**Study text**:
==*==

Iran’s uprising—a case of patrimonial corruption, pt. 2

The position of Iran, in terms of the country’s structural corruption, can be explained by the annual research study, conducted by the German-based Transparency International, specializing in measurement of the degree of corruption prevailing in different countries of the world. Of 176 countries examined by the Transparency International in 2016, Iran’s position was 131 — at the same level as: Ukraine, Kazakhstan, and Nepal.

Iran’s corruption is more structural and ideologically oriented than the one resulting from nepotism or individual petty corruption. Corruption in Iran has dominated the economy to the point that in the spring of 2001, the Supreme Leader, Ayatollah Khamenei, issued a decree, famously known in Iran as “The Eight Point Executive Decree of the Supreme Leader.” This Executive Order contained eight articles addressing the public officials’ duties concerning combating public corruption. This decree ordered the officials “to adopt a policy with respect to destroying the financial and economic roots of corruption by the actions of the executive and judicial powers of the country.” This decree has not changed the pattern of the entitlements, of the pseudo-charity organizations, nor the scheme of the distribution of resources in Iran. In final analysis, Iran’s social upheaval, to borrow a term from Yale Law School Professor Susan Rose Ackerman, echoes the “patrimonial corruption” in that country.

==*==

**Dataset entries**:
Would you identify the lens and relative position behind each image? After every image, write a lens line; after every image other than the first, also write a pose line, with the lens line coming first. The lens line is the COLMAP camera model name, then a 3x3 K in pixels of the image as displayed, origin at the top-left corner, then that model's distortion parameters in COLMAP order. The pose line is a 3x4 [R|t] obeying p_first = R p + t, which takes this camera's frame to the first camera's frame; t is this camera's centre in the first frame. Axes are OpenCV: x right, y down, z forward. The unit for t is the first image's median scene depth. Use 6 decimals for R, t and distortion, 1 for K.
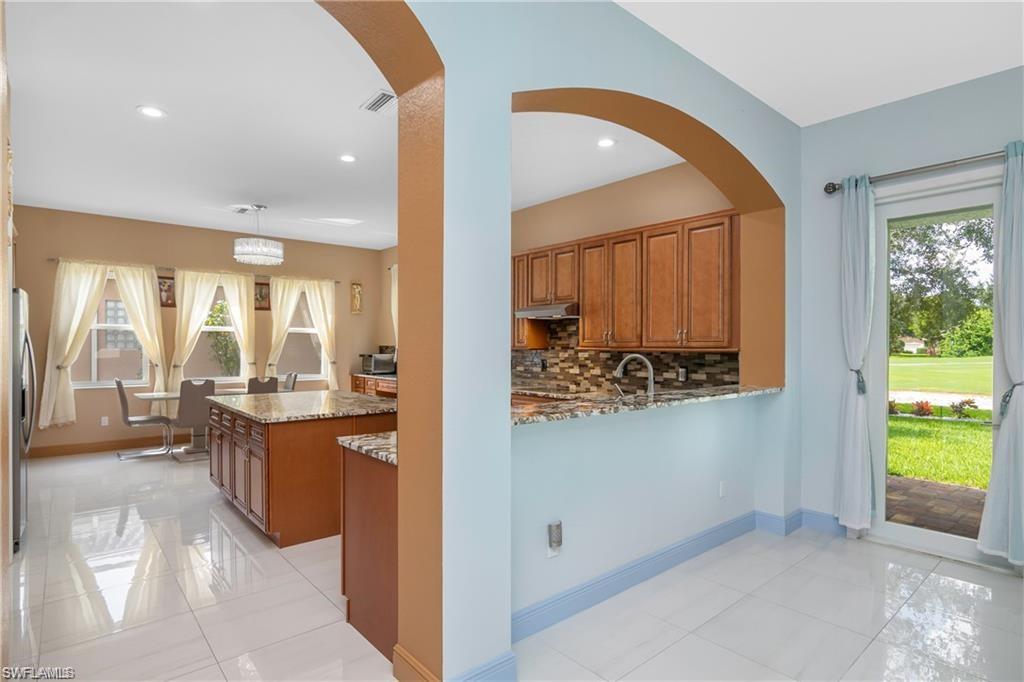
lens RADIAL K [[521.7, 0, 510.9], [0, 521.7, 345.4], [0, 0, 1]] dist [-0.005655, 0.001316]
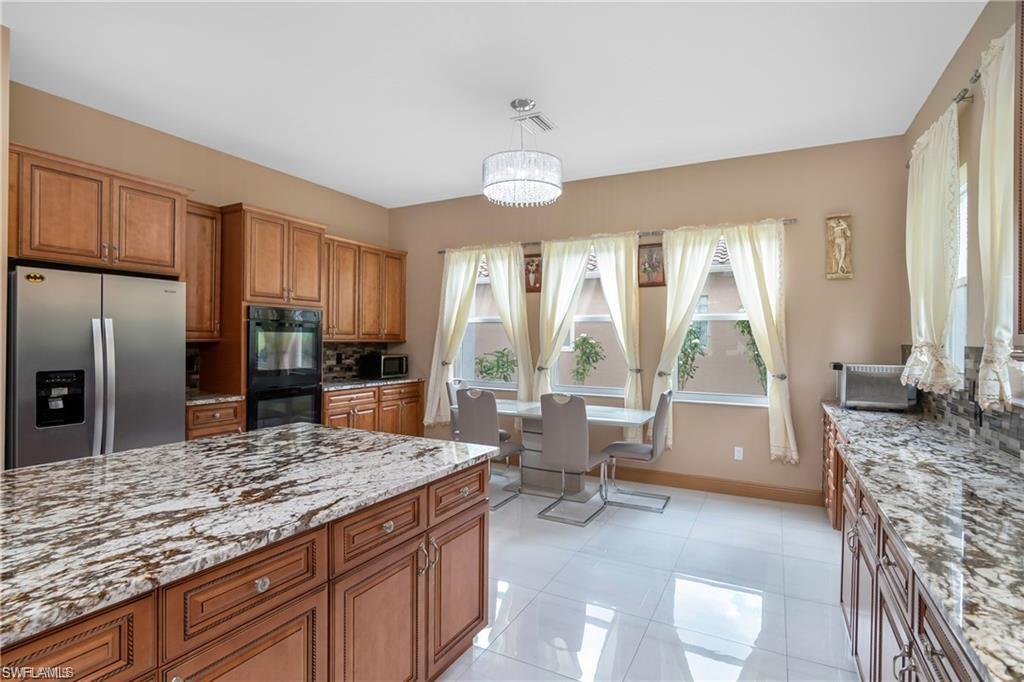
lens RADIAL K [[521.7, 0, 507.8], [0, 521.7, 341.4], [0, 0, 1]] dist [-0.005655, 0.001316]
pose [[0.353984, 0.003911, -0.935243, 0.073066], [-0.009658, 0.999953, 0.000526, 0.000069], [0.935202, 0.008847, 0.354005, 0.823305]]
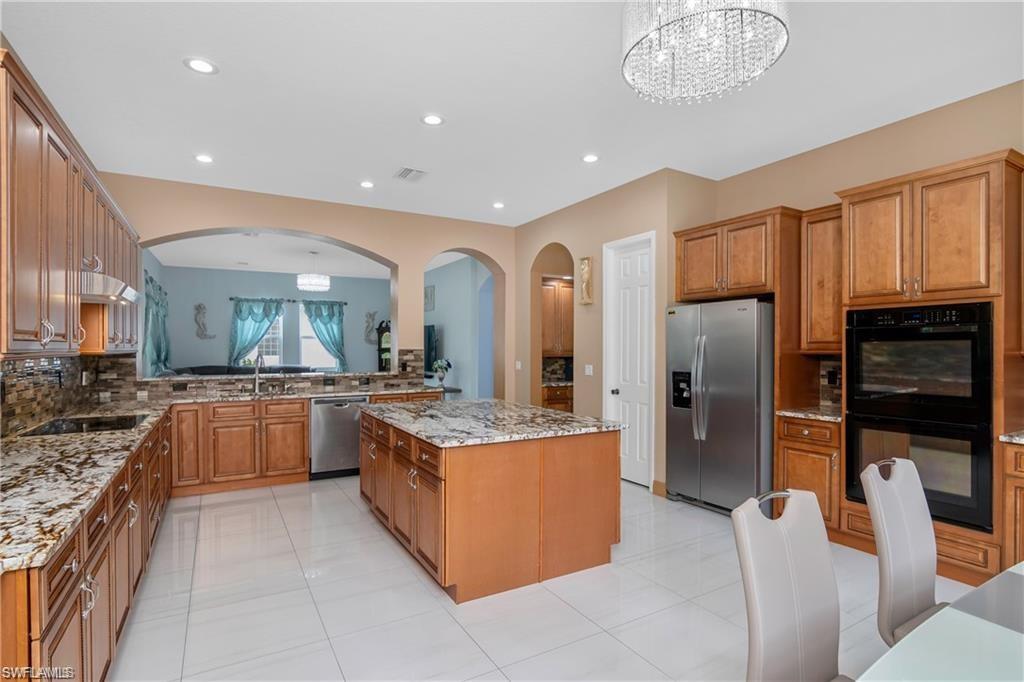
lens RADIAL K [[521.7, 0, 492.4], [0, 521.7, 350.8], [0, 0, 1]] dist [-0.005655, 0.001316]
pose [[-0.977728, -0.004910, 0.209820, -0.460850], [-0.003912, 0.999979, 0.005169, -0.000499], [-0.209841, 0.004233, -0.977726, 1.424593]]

==*==

**Task details**: Reproduce in full the text on Iran's corruption, from its title line to its final sentence, with no changes. The entries here were drawn from a different source than the text on Iran's corruption.

**Response for this exercise**:
Iran’s uprising—a case of patrimonial corruption, pt. 2

The position of Iran, in terms of the country’s structural corruption, can be explained by the annual research study, conducted by the German-based Transparency International, specializing in measurement of the degree of corruption prevailing in different countries of the world. Of 176 countries examined by the Transparency International in 2016, Iran’s position was 131 — at the same level as: Ukraine, Kazakhstan, and Nepal.

Iran’s corruption is more structural and ideologically oriented than the one resulting from nepotism or individual petty corruption. Corruption in Iran has dominated the economy to the point that in the spring of 2001, the Supreme Leader, Ayatollah Khamenei, issued a decree, famously known in Iran as “The Eight Point Executive Decree of the Supreme Leader.” This Executive Order contained eight articles addressing the public officials’ duties concerning combating public corruption. This decree ordered the officials “to adopt a policy with respect to destroying the financial and economic roots of corruption by the actions of the executive and judicial powers of the country.” This decree has not changed the pattern of the entitlements, of the pseudo-charity organizations, nor the scheme of the distribution of resources in Iran. In final analysis, Iran’s social upheaval, to borrow a term from Yale Law School Professor Susan Rose Ackerman, echoes the “patrimonial corruption” in that country.